## PROBLEM
Give back the exact lines of the material below from the one containing "BS600 – 5139960" through the one containing "Milan’a 50 Milyon Euro Teklif Edildi", and no pictures.

## LISTED ENTRIES
==================================================
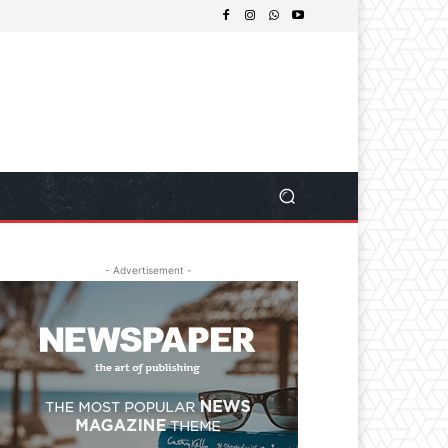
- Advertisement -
==================================================
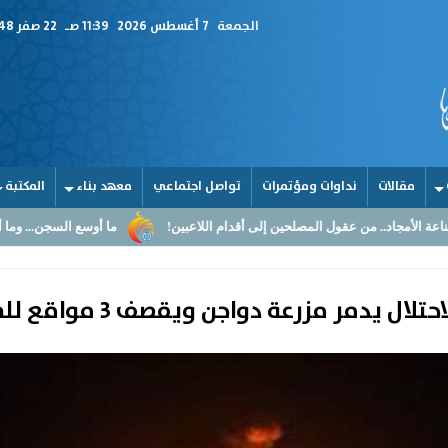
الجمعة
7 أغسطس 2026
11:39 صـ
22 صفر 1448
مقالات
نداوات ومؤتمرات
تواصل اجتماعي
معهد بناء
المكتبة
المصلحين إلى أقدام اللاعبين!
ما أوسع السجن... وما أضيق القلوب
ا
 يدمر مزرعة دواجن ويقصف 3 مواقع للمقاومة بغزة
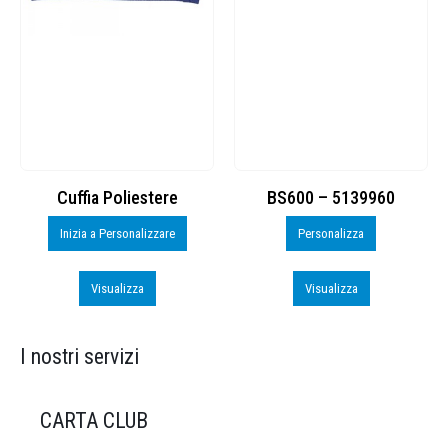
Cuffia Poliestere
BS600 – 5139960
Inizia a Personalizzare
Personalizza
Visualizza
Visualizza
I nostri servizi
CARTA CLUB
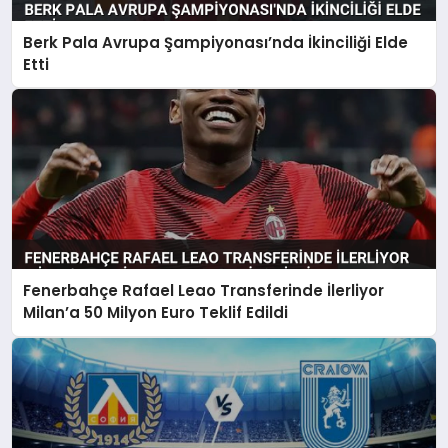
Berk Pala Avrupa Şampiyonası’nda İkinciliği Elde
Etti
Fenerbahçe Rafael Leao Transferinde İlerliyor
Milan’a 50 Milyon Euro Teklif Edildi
==================================================
## REPLY
BS600 – 5139960
Inizia a Personalizzare
Personalizza
Visualizza
Visualizza
I nostri servizi
CARTA CLUB
Berk Pala Avrupa Şampiyonası’nda İkinciliği Elde
Etti
Fenerbahçe Rafael Leao Transferinde İlerliyor
Milan’a 50 Milyon Euro Teklif Edildi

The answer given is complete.